> Data records
- Opening Delimiter -

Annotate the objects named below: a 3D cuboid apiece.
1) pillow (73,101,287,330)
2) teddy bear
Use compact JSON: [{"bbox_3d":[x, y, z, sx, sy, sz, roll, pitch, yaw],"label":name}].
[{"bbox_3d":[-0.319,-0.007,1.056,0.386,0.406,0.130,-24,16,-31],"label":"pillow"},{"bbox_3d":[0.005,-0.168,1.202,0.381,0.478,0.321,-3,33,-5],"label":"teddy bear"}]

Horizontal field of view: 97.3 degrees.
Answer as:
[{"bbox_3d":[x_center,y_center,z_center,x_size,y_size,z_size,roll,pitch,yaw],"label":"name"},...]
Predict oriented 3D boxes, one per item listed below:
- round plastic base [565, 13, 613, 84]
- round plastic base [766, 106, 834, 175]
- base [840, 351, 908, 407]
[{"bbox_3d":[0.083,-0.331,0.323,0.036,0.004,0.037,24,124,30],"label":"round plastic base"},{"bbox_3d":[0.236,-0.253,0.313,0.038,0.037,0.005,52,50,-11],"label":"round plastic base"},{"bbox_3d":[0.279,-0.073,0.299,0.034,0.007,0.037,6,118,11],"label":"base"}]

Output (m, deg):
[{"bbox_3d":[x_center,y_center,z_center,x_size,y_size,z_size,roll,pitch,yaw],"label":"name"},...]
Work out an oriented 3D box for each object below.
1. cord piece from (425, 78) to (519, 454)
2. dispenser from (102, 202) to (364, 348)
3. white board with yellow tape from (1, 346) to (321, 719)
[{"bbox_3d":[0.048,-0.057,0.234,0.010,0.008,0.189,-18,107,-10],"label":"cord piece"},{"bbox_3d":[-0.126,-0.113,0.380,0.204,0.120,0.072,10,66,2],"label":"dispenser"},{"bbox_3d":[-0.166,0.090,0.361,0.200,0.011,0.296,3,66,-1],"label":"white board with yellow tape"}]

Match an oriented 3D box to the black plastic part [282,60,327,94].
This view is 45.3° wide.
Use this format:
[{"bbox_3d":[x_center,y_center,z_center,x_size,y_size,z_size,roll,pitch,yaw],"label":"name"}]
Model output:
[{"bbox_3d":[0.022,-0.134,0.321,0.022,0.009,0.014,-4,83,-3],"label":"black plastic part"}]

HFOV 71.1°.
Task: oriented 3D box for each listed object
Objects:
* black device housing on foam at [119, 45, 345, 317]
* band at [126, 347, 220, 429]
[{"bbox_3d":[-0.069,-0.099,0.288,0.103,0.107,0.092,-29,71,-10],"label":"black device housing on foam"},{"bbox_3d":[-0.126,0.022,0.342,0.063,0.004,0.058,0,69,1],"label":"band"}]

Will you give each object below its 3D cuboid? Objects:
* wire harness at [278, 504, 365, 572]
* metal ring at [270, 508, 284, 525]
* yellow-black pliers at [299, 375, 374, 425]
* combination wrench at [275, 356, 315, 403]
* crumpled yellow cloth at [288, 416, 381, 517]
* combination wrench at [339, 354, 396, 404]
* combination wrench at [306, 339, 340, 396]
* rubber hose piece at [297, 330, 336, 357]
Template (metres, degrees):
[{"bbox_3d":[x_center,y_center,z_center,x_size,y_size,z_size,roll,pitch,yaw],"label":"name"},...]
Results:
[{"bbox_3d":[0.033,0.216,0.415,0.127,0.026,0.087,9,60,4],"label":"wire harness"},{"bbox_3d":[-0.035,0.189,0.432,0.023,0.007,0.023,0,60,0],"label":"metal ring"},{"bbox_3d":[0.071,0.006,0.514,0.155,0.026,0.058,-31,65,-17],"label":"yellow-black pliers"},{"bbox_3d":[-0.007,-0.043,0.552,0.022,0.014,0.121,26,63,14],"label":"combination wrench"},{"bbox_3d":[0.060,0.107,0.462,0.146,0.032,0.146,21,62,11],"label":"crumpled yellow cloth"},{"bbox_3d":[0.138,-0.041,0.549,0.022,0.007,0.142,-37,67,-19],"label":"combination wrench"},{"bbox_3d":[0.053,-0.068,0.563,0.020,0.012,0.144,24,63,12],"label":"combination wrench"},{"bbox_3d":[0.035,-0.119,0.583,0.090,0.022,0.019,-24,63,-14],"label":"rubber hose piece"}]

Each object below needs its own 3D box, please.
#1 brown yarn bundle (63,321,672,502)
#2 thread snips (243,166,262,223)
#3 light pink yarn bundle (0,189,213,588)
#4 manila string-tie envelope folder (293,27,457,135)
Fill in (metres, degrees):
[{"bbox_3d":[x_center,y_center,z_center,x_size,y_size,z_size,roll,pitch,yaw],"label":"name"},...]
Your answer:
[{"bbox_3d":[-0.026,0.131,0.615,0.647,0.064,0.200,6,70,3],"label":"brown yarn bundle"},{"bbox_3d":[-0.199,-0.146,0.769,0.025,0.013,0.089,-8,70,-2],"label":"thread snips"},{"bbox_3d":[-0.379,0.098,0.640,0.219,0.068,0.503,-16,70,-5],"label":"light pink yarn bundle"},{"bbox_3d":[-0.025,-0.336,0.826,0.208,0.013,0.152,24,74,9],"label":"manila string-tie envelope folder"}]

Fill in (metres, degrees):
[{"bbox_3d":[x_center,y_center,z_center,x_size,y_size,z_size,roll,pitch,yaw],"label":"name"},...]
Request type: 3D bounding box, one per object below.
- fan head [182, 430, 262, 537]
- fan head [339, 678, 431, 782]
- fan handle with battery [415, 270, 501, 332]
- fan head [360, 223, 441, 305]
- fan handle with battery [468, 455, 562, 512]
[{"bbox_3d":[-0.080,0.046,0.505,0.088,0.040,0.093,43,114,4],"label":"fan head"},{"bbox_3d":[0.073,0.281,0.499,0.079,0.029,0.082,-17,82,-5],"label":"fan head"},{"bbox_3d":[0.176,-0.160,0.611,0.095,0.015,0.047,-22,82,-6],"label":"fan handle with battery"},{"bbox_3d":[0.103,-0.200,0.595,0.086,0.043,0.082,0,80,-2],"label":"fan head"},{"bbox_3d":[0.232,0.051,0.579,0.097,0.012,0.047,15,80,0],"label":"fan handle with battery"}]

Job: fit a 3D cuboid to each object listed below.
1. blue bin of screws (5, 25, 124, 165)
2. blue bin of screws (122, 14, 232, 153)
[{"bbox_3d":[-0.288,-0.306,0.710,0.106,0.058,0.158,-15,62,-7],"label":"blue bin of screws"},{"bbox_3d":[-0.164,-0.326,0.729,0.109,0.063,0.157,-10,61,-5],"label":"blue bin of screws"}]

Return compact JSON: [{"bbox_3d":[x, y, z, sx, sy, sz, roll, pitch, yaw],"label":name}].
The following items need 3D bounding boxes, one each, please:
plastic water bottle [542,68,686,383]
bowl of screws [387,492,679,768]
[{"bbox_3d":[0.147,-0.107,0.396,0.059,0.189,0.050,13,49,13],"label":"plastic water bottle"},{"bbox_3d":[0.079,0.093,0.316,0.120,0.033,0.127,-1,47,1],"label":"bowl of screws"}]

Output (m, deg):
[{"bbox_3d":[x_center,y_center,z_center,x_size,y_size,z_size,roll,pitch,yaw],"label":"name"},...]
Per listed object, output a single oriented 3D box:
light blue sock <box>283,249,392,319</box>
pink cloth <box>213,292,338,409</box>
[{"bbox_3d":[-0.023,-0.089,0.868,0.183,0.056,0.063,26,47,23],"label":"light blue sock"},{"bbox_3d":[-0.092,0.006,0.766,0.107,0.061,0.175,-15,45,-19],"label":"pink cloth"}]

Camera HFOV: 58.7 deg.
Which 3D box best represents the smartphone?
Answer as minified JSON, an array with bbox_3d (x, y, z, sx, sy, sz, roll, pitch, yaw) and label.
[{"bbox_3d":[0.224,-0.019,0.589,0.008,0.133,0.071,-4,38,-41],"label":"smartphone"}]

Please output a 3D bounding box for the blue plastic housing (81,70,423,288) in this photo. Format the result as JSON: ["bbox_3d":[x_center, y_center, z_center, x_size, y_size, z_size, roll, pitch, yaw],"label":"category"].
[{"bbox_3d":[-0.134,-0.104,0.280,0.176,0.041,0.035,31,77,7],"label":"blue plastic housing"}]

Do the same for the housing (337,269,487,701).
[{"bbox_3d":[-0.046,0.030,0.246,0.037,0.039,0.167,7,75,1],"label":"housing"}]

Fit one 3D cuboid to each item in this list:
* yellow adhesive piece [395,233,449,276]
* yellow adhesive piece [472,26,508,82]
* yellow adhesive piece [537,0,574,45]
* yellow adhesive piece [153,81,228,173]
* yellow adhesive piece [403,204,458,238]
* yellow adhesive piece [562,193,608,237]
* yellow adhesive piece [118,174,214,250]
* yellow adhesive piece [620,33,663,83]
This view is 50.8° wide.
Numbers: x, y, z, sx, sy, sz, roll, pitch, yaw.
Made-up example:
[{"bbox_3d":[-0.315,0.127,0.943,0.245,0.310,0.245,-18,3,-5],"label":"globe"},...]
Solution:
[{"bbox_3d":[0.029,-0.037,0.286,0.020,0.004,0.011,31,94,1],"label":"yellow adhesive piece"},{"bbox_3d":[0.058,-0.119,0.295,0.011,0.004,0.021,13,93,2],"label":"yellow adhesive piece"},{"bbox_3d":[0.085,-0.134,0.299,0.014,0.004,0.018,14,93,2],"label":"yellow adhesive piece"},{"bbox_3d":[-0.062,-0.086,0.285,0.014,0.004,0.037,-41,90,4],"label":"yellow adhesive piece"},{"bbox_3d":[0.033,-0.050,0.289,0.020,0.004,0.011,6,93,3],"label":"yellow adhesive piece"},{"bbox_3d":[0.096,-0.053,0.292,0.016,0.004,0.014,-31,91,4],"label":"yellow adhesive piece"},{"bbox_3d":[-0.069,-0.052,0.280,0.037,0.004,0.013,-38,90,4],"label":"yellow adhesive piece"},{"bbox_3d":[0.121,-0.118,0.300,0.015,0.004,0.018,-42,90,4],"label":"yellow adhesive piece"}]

- Closing Delimiter -

> About this exercise
From the entries, report every line in which the string "listed" occurs.

> Your response
Predict oriented 3D boxes, one per item listed below:
Task: oriented 3D box for each listed object
Job: fit a 3D cuboid to each object listed below.
Per listed object, output a single oriented 3D box:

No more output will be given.